● To do: A faithful copy of every record is needed here. Images must not appear in it.

● Records for this exercise:
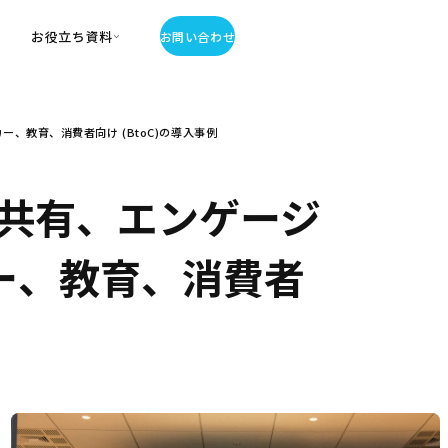
お役立ち資料
お問い合わせ
お役立ち資料
、教育、消費者向け (BtoC)の導入事例
・お役立ち資料
覧
・記事・コラム
共有、エンゲージ
ator
カー、教育、消費者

● Result below:
お役立ち資料
お問い合わせ
お役立ち資料
、教育、消費者向け (BtoC)の導入事例
・お役立ち資料
覧
・記事・コラム
共有、エンゲージ
ator
カー、教育、消費者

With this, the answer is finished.